### Listed entries
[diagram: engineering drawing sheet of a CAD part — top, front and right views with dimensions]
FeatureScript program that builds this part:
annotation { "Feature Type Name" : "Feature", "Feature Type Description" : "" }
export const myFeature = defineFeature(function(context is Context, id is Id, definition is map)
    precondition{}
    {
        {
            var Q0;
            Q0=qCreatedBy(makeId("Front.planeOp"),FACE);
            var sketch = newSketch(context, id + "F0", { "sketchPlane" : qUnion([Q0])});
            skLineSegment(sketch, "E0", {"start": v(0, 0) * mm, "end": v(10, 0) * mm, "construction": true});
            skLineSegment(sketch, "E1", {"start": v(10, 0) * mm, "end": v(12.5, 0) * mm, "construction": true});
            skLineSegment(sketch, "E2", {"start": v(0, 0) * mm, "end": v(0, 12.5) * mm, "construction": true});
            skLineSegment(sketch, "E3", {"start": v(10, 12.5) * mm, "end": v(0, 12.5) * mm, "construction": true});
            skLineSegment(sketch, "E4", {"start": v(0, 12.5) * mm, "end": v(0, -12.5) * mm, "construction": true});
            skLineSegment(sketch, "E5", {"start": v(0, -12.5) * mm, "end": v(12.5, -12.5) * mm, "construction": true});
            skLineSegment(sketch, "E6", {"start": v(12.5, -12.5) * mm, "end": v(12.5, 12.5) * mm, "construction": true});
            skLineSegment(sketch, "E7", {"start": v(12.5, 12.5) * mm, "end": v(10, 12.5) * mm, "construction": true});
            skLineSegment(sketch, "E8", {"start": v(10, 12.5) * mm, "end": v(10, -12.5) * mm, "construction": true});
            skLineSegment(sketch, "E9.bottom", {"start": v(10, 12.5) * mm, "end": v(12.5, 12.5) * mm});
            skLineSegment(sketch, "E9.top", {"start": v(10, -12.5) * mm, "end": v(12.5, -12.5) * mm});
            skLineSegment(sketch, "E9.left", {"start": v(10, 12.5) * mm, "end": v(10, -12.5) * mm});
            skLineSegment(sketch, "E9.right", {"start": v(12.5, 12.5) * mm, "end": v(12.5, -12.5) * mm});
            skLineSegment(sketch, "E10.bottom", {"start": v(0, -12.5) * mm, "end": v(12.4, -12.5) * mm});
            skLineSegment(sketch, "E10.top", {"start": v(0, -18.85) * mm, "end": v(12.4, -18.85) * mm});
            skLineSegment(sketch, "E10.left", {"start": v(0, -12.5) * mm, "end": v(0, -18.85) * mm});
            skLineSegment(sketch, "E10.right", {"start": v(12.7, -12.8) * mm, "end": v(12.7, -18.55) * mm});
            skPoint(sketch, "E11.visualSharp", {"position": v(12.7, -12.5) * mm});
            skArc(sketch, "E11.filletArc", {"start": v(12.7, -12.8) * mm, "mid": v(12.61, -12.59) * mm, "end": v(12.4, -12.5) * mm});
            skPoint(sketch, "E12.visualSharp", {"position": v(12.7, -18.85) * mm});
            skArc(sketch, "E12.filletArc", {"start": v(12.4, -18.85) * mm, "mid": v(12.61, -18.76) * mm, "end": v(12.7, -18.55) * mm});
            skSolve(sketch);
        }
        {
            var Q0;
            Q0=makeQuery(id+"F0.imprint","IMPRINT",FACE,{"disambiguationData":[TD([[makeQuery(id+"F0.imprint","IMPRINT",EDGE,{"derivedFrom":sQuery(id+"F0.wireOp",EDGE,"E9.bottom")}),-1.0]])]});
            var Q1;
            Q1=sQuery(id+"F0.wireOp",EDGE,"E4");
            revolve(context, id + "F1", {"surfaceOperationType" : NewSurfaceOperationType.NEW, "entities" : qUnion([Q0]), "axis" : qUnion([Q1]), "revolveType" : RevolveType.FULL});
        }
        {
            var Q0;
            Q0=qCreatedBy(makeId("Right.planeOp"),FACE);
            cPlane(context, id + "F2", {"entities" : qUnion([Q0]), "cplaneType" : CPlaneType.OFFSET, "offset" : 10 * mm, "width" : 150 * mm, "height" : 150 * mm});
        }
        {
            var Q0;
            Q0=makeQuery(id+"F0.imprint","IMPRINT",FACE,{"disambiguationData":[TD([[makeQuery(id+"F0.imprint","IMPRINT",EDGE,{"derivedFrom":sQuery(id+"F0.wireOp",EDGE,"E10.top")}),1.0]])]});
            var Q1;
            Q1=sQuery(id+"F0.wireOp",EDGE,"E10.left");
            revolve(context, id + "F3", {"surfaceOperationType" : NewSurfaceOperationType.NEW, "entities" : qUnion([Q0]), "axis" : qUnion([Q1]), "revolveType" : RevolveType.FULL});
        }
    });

### Direction
Copy the records verbatim from their first line down to and including the line containing "var sketch = newSketch(context, id".

### Answer
[diagram: engineering drawing sheet of a CAD part — top, front and right views with dimensions]
FeatureScript program that builds this part:
annotation { "Feature Type Name" : "Feature", "Feature Type Description" : "" }
export const myFeature = defineFeature(function(context is Context, id is Id, definition is map)
    precondition{}
    {
        {
            var Q0;
            Q0=qCreatedBy(makeId("Front.planeOp"),FACE);
            var sketch = newSketch(context, id + "F0", { "sketchPlane" : qUnion([Q0])});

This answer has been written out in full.